In other bird news, many observers (MObs) flocked to Neah Bay over the last couple months to search for the birding holy grail, aka “rare birds.” MObs reported numerous Swamp Sparrows, Blue-gray Gnatcatchers, Tropical Kingbirds, Pine Grosbeaks, and late Barn Swallows, along with Palm, Yellow and Wilson’s Warblers. The Eurasian Tree Sparrow first spotted by Chris Warlow on 10/27 remained until at least 11/21; could it still be hanging with House Sparrows near the harbor? A Kumlien’s-type Iceland Gull was at Hobuck Beach on 11/17, seen by Alex Sowers and Will Brooks. One immature Glaucous Gull appeared for the Neah Bay CBC on 12/15 — could it have been the same one seen on 11/30 by Jeffrey Bryant at Ediz Hook, or the same one seen by Judi White at the Elwha River mouth on 12/5? Isaiah Nugent spotted a Common Redpoll at Butler’s Motel on 11/10 and a late Swainson’s Hawk over the Waatch River on 11/11. Most interesting might be at least one Orchard Oriole and two Bullock’s Oriole wintering over at feeders near the Neah Bay waterfront.

Yellow-billed Loon
Photo by John Gatchet

Among waterfowl, a juvenile Emperor Goose appeared on Dungeness Spit on 11/1, first seen by Barb Boekelheide.

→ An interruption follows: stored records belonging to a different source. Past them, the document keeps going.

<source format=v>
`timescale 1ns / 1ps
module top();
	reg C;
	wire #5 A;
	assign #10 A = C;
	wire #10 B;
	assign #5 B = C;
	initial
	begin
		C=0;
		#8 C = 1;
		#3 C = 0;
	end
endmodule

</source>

It hung around Dungeness Bay until at least 12/9, but didn’t stay for CBC count week. Gary Bullock watched 12 Snow Geese fly over 3 Crabs on 11/10. Jan Stewart found a Northern Shoveler and Eurasian Wigeon at Carrie Blake Park on 12/1, among the other ducks. Other than the CBC Redheads mentioned above, Ryan Merrill spotted one male Redhead flying with 14 Canvasbacks in Dungeness on 11/11. Bob and Leslie Bagwell reported 4 Blue-winged Teals at Ediz Hook on 12/24, a very strange time and place for these teal.

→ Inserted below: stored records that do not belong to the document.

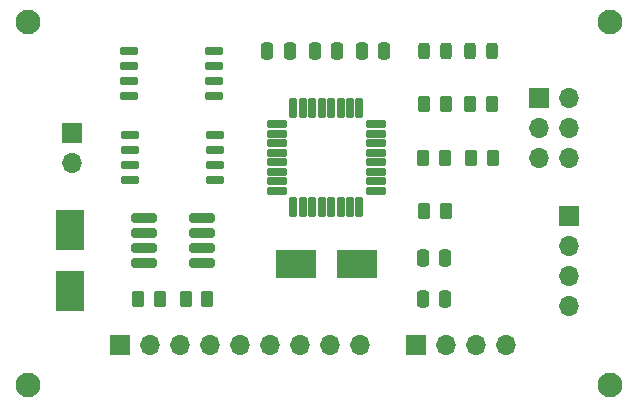
<source format=gbr>
%TF.GenerationSoftware,KiCad,Pcbnew,7.0.6-7.0.6~ubuntu22.10.1*%
%TF.CreationDate,2023-08-26T18:05:47+03:00*%
%TF.ProjectId,MCU Datalogger,4d435520-4461-4746-916c-6f676765722e,rev?*%
%TF.SameCoordinates,Original*%
%TF.FileFunction,Soldermask,Top*%
%TF.FilePolarity,Negative*%
%FSLAX46Y46*%
G04 Gerber Fmt 4.6, Leading zero omitted, Abs format (unit mm)*
G04 Created by KiCad (PCBNEW 7.0.6-7.0.6~ubuntu22.10.1) date 2023-08-26 18:05:47*
%MOMM*%
%LPD*%
G01*
G04 APERTURE LIST*
G04 Aperture macros list*
%AMRoundRect*
0 Rectangle with rounded corners*
0 $1 Rounding radius*
0 $2 $3 $4 $5 $6 $7 $8 $9 X,Y pos of 4 corners*
0 Add a 4 corners polygon primitive as box body*
4,1,4,$2,$3,$4,$5,$6,$7,$8,$9,$2,$3,0*
0 Add four circle primitives for the rounded corners*
1,1,$1+$1,$2,$3*
1,1,$1+$1,$4,$5*
1,1,$1+$1,$6,$7*
1,1,$1+$1,$8,$9*
0 Add four rect primitives between the rounded corners*
20,1,$1+$1,$2,$3,$4,$5,0*
20,1,$1+$1,$4,$5,$6,$7,0*
20,1,$1+$1,$6,$7,$8,$9,0*
20,1,$1+$1,$8,$9,$2,$3,0*%
G04 Aperture macros list end*
%ADD10RoundRect,0.250000X0.250000X0.475000X-0.250000X0.475000X-0.250000X-0.475000X0.250000X-0.475000X0*%
%ADD11R,1.700000X1.700000*%
%ADD12O,1.700000X1.700000*%
%ADD13C,2.100000*%
%ADD14RoundRect,0.250000X0.262500X0.450000X-0.262500X0.450000X-0.262500X-0.450000X0.262500X-0.450000X0*%
%ADD15R,2.400000X3.500000*%
%ADD16RoundRect,0.150000X-0.650000X-0.150000X0.650000X-0.150000X0.650000X0.150000X-0.650000X0.150000X0*%
%ADD17RoundRect,0.250000X-0.250000X-0.475000X0.250000X-0.475000X0.250000X0.475000X-0.250000X0.475000X0*%
%ADD18RoundRect,0.143300X-0.943700X-0.253700X0.943700X-0.253700X0.943700X0.253700X-0.943700X0.253700X0*%
%ADD19RoundRect,0.243750X-0.243750X-0.456250X0.243750X-0.456250X0.243750X0.456250X-0.243750X0.456250X0*%
%ADD20R,3.500000X2.400000*%
%ADD21RoundRect,0.250000X-0.262500X-0.450000X0.262500X-0.450000X0.262500X0.450000X-0.262500X0.450000X0*%
%ADD22RoundRect,0.140500X-0.696500X-0.236500X0.696500X-0.236500X0.696500X0.236500X-0.696500X0.236500X0*%
%ADD23RoundRect,0.201000X-0.176000X-0.636000X0.176000X-0.636000X0.176000X0.636000X-0.176000X0.636000X0*%
G04 APERTURE END LIST*
D10*
%TO.C,C2*%
X110575000Y-76000000D03*
X108675000Y-76000000D03*
%TD*%
D11*
%TO.C,J4*%
X118460000Y-62420000D03*
D12*
X121000000Y-62420000D03*
X118460000Y-64960000D03*
X121000000Y-64960000D03*
X118460000Y-67500000D03*
X121000000Y-67500000D03*
%TD*%
D13*
%TO.C,H3*%
X124500000Y-56000000D03*
%TD*%
D14*
%TO.C,R3*%
X110587500Y-72000000D03*
X108762500Y-72000000D03*
%TD*%
D15*
%TO.C,Y1*%
X78800000Y-78800000D03*
X78800000Y-73600000D03*
%TD*%
D14*
%TO.C,R2*%
X90412500Y-79500000D03*
X88587500Y-79500000D03*
%TD*%
D11*
%TO.C,J1*%
X121000000Y-72420000D03*
D12*
X121000000Y-74960000D03*
X121000000Y-77500000D03*
X121000000Y-80040000D03*
%TD*%
D13*
%TO.C,H4*%
X124500000Y-86750000D03*
%TD*%
D11*
%TO.C,J3*%
X108060000Y-83400000D03*
D12*
X110600000Y-83400000D03*
X113140000Y-83400000D03*
X115680000Y-83400000D03*
%TD*%
D16*
%TO.C,U3*%
X83800000Y-58495000D03*
X83800000Y-59765000D03*
X83800000Y-61035000D03*
X83800000Y-62305000D03*
X91000000Y-62305000D03*
X91000000Y-61035000D03*
X91000000Y-59765000D03*
X91000000Y-58495000D03*
%TD*%
D17*
%TO.C,C5*%
X103500000Y-58500000D03*
X105400000Y-58500000D03*
%TD*%
D11*
%TO.C,J2*%
X83060000Y-83400000D03*
D12*
X85600000Y-83400000D03*
X88140000Y-83400000D03*
X90680000Y-83400000D03*
X93220000Y-83400000D03*
X95760000Y-83400000D03*
X98300000Y-83400000D03*
X100840000Y-83400000D03*
X103380000Y-83400000D03*
%TD*%
D14*
%TO.C,R5*%
X114500000Y-63000000D03*
X112675000Y-63000000D03*
%TD*%
D17*
%TO.C,C1*%
X95500000Y-58500000D03*
X97400000Y-58500000D03*
%TD*%
D14*
%TO.C,R4*%
X110500000Y-67500000D03*
X108675000Y-67500000D03*
%TD*%
D10*
%TO.C,C4*%
X110575000Y-79500000D03*
X108675000Y-79500000D03*
%TD*%
D13*
%TO.C,H2*%
X75200000Y-86750000D03*
%TD*%
D18*
%TO.C,U2*%
X85025000Y-72595000D03*
X85025000Y-73865000D03*
X85025000Y-75135000D03*
X85025000Y-76405000D03*
X89975000Y-76405000D03*
X89975000Y-75135000D03*
X89975000Y-73865000D03*
X89975000Y-72595000D03*
%TD*%
D17*
%TO.C,C3*%
X99500000Y-58500000D03*
X101400000Y-58500000D03*
%TD*%
D19*
%TO.C,D1*%
X112675000Y-58500000D03*
X114550000Y-58500000D03*
%TD*%
%TO.C,D2*%
X108737500Y-58500000D03*
X110612500Y-58500000D03*
%TD*%
D16*
%TO.C,U1*%
X83900000Y-65595000D03*
X83900000Y-66865000D03*
X83900000Y-68135000D03*
X83900000Y-69405000D03*
X91100000Y-69405000D03*
X91100000Y-68135000D03*
X91100000Y-66865000D03*
X91100000Y-65595000D03*
%TD*%
D20*
%TO.C,Y2*%
X103100000Y-76500000D03*
X97900000Y-76500000D03*
%TD*%
D21*
%TO.C,R6*%
X112762500Y-67500000D03*
X114587500Y-67500000D03*
%TD*%
%TO.C,R1*%
X84587500Y-79500000D03*
X86412500Y-79500000D03*
%TD*%
D11*
%TO.C,BT1*%
X79000000Y-65400000D03*
D12*
X79000000Y-67940000D03*
%TD*%
D13*
%TO.C,H1*%
X75200000Y-56000000D03*
%TD*%
D22*
%TO.C,U4*%
X96330000Y-64700000D03*
X96330000Y-65500000D03*
X96330000Y-66300000D03*
X96330000Y-67100000D03*
X96330000Y-67900000D03*
X96330000Y-68700000D03*
X96330000Y-69500000D03*
X96330000Y-70300000D03*
D23*
X97700000Y-71670000D03*
X98500000Y-71670000D03*
X99300000Y-71670000D03*
X100100000Y-71670000D03*
X100900000Y-71670000D03*
X101700000Y-71670000D03*
X102500000Y-71670000D03*
X103300000Y-71670000D03*
D22*
X104670000Y-70300000D03*
X104670000Y-69500000D03*
X104670000Y-68700000D03*
X104670000Y-67900000D03*
X104670000Y-67100000D03*
X104670000Y-66300000D03*
X104670000Y-65500000D03*
X104670000Y-64700000D03*
D23*
X103300000Y-63330000D03*
X102500000Y-63330000D03*
X101700000Y-63330000D03*
X100900000Y-63330000D03*
X100100000Y-63330000D03*
X99300000Y-63330000D03*
X98500000Y-63330000D03*
X97700000Y-63330000D03*
%TD*%
D21*
%TO.C,R7*%
X108762500Y-63000000D03*
X110587500Y-63000000D03*
%TD*%
M02*

</source>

Unfortunately, nearly all wayward shorebirds seen this fall in Dungeness Bay departed before the Christmas Bird Count. The Bar-tailed Godwit first seen by Rick Klawitter on 10/9 was last seen on 11/12. The Sharp-tailed Sandpiper first seen by Bob Boekelheide on 10/26 was last seen on 11/10. The Pacific Golden Plover here through summer and fall was last seen on 10/26 (but could it still be hiding out among the Black-bellied Plovers?). The last Short-billed Dowitcher was seen on 11/5 and the last Long-billed Dowitcher on 11/23.

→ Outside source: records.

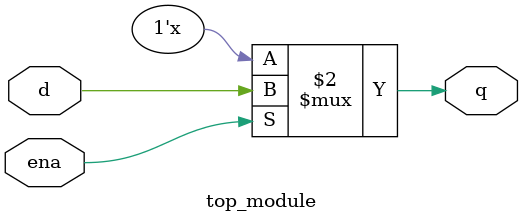
<source format=v>
module top_module(
    input d,
    input ena,       // enable is used for a latch
    output q);
    always @(ena) begin    // whenever the value of enable changes
        if(ena) begin
            q <= d;        // if enable = 1, q = d, otherwise previous value of q is stored (if we haven't mentioned else part)
        end                // here, else part can also be mentioned : else q <= q;
    end
endmodule


</source>
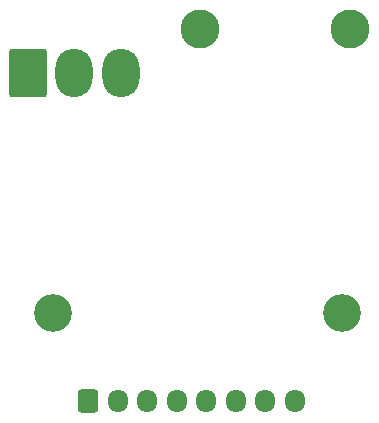
<source format=gbr>
%TF.GenerationSoftware,KiCad,Pcbnew,8.0.8*%
%TF.CreationDate,2025-01-20T17:52:45-08:00*%
%TF.ProjectId,Motor_Adapt_C,4d6f746f-725f-4416-9461-70745f432e6b,rev?*%
%TF.SameCoordinates,Original*%
%TF.FileFunction,Soldermask,Bot*%
%TF.FilePolarity,Negative*%
%FSLAX46Y46*%
G04 Gerber Fmt 4.6, Leading zero omitted, Abs format (unit mm)*
G04 Created by KiCad (PCBNEW 8.0.8) date 2025-01-20 17:52:45*
%MOMM*%
%LPD*%
G01*
G04 APERTURE LIST*
G04 Aperture macros list*
%AMRoundRect*
0 Rectangle with rounded corners*
0 $1 Rounding radius*
0 $2 $3 $4 $5 $6 $7 $8 $9 X,Y pos of 4 corners*
0 Add a 4 corners polygon primitive as box body*
4,1,4,$2,$3,$4,$5,$6,$7,$8,$9,$2,$3,0*
0 Add four circle primitives for the rounded corners*
1,1,$1+$1,$2,$3*
1,1,$1+$1,$4,$5*
1,1,$1+$1,$6,$7*
1,1,$1+$1,$8,$9*
0 Add four rect primitives between the rounded corners*
20,1,$1+$1,$2,$3,$4,$5,0*
20,1,$1+$1,$4,$5,$6,$7,0*
20,1,$1+$1,$6,$7,$8,$9,0*
20,1,$1+$1,$8,$9,$2,$3,0*%
G04 Aperture macros list end*
%ADD10C,3.200000*%
%ADD11C,3.300000*%
%ADD12RoundRect,0.250000X-1.330000X-1.800000X1.330000X-1.800000X1.330000X1.800000X-1.330000X1.800000X0*%
%ADD13O,3.160000X4.100000*%
%ADD14RoundRect,0.250000X-0.600000X-0.725000X0.600000X-0.725000X0.600000X0.725000X-0.600000X0.725000X0*%
%ADD15O,1.700000X1.950000*%
G04 APERTURE END LIST*
D10*
%TO.C,H2*%
X33500000Y-74000000D03*
%TD*%
%TO.C,H1*%
X58000000Y-74000000D03*
%TD*%
D11*
%TO.C,J2*%
X58700000Y-50000000D03*
X46000000Y-50000000D03*
%TD*%
D12*
%TO.C,J3*%
X31390000Y-53655000D03*
D13*
X35350000Y-53655000D03*
X39310000Y-53655000D03*
%TD*%
D14*
%TO.C,J1*%
X36500000Y-81500000D03*
D15*
X39000000Y-81500000D03*
X41500000Y-81500000D03*
X44000000Y-81500000D03*
X46500000Y-81500000D03*
X49000000Y-81500000D03*
X51500000Y-81500000D03*
X54000000Y-81500000D03*
%TD*%
M02*

</source>
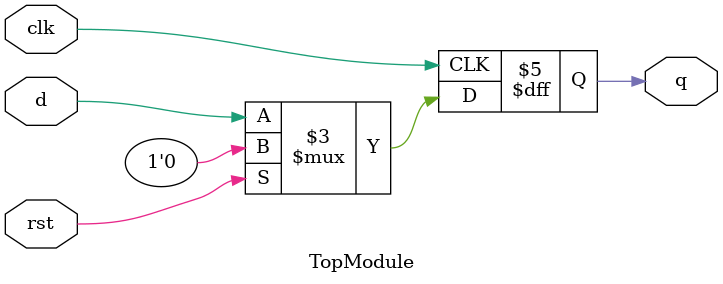
<source format=sv>
module TopModule (
    input logic clk,
    input logic d,
    input logic rst,
    output logic q
);

    always @(posedge clk) begin
        if (rst) begin
            q <= 1'b0;
        end else begin
            q <= d;
        end
    end

endmodule
</source>
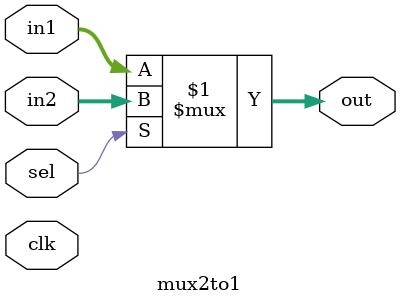
<source format=v>
module mux2to1 (clk, in1, in2, sel, out);
  input clk;
  
  input [15:0] in1;
  input [15:0] in2;
  input sel;
  
  output [15:0] out;
  
  assign out = (sel) ? in2 : in1;
  
endmodule

</source>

Fall birding trips into the Olympic Mountains can be very productive. Scott Gremel found a Mountain Bluebird at Hurricane Hill on 10/31, then Mandy Holmgren spotted 3 Clarks’s Nutcrackers and 20 Gray-crowned Rosy Finches at Marmot Pass on 11/1. Max Epstein photographed 2 Bohemian Waxwings at Hurricane Ridge on 11/4. Other than Neah Bay, Pine Grosbeaks popped up at Hurricane Ridge Rd on 11/2, seen by Christian Hagenlocher and Haley Thoresen, and at Blue Mountain on 12/11, seen by Bruce Paige.